[WHAT YOU SHOULD DO] Would you please print exactly the lines that run from the one with "reicht es allemal." to the last line of the data, both included, without any pictures?

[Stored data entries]
______

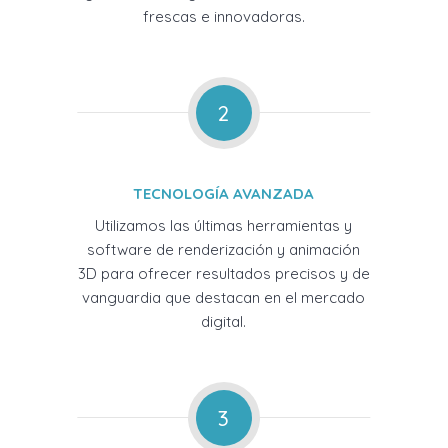
frescas e innovadoras.
2
TECNOLOGÍA AVANZADA
Utilizamos las últimas herramientas y
software de renderización y animación
3D para ofrecer resultados precisos y de
vanguardia que destacan en el mercado
digital.
3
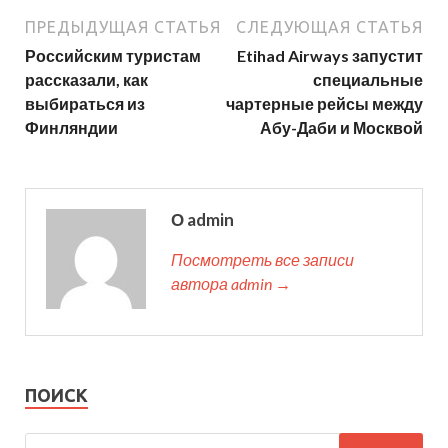
ПРЕДЫДУЩАЯ СТАТЬЯ
СЛЕДУЮЩАЯ СТАТЬЯ
Российским туристам
Etihad Airways запустит
рассказали, как
специальные
выбираться из
чартерные рейсы между
Финляндии
Абу-Даби и Москвой
О admin
Посмотреть все записи
автора admin →
ПОИСК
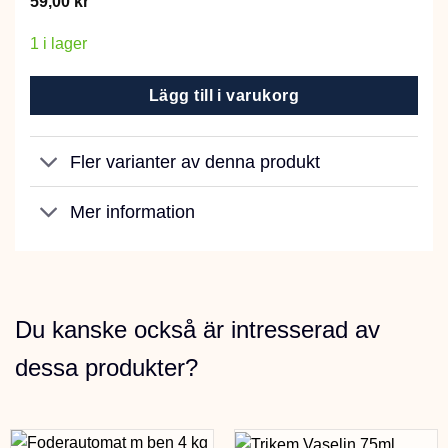
59,00
kr
1 i lager
Lägg till i varukorg
Fler varianter av denna produkt
Mer information
Du kanske också är intresserad av
dessa produkter?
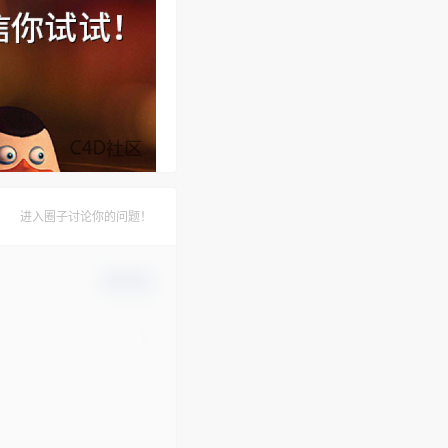
进入圈子讨论你的问题！
确认修改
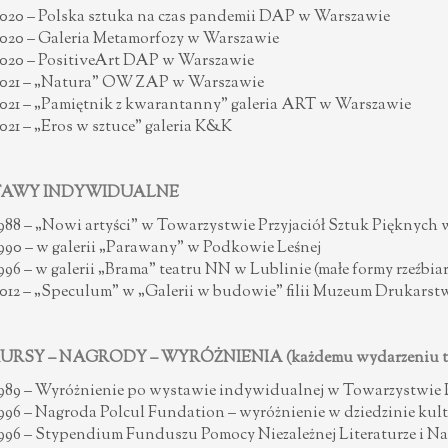
020 – Polska sztuka na czas pandemii DAP w Warszawie
020 – Galeria Metamorfozy w Warszawie
020 – PositiveArt DAP w Warszawie
021 – „Natura” OW ZAP w Warszawie
021 – „Pamiętnik z kwarantanny” galeria ART w Warszawie
021 – „Eros w sztuce” galeria K&K
AWY INDYWIDUALNE
988 – „Nowi artyści” w Towarzystwie Przyjaciół Sztuk Pięknych
990 – w galerii „Parawany” w Podkowie Leśnej
996 – w galerii „Brama” teatru NN w Lublinie (małe formy rzeźbiar
012 – „Speculum” w „Galerii w budowie” filii Muzeum Drukarst
RSY – NAGRODY – WYRÓŻNIENIA (każdemu wydarzeniu tow
989 – Wyróżnienie po wystawie indywidualnej w Towarzystwie P
996 – Nagroda Polcul Fundation – wyróżnienie w dziedzinie kul
996 – Stypendium Funduszu Pomocy Niezależnej Literaturze i Nau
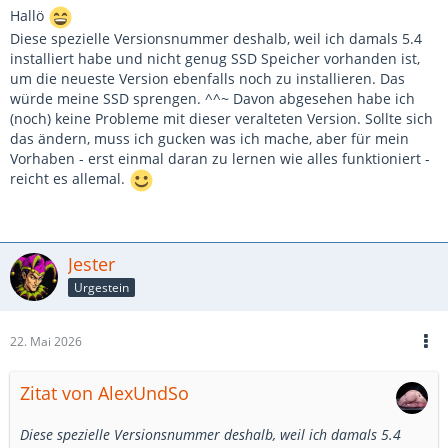
Hallö
Diese spezielle Versionsnummer deshalb, weil ich damals 5.4
installiert habe und nicht genug SSD Speicher vorhanden ist,
um die neueste Version ebenfalls noch zu installieren. Das
würde meine SSD sprengen. ^^~ Davon abgesehen habe ich
(noch) keine Probleme mit dieser veralteten Version. Sollte sich
das ändern, muss ich gucken was ich mache, aber für mein
Vorhaben - erst einmal daran zu lernen wie alles funktioniert -
reicht es allemal.
Jester
Urgestein
22. Mai 2026
Zitat von AlexUndSo
Diese spezielle Versionsnummer deshalb, weil ich damals 5.4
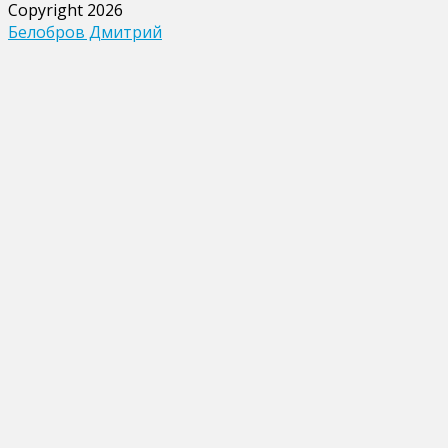
Copyright 2026
Joomla
записей
Белобров Дмитрий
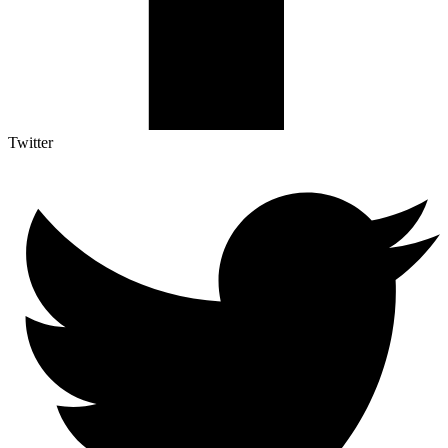
Twitter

______

[RESULT OF THIS EXERCISE]
reicht es allemal.
Jester
Urgestein
22. Mai 2026
Zitat von AlexUndSo
Diese spezielle Versionsnummer deshalb, weil ich damals 5.4
Copyright 2026
Joomla
записей
Белобров Дмитрий
Twitter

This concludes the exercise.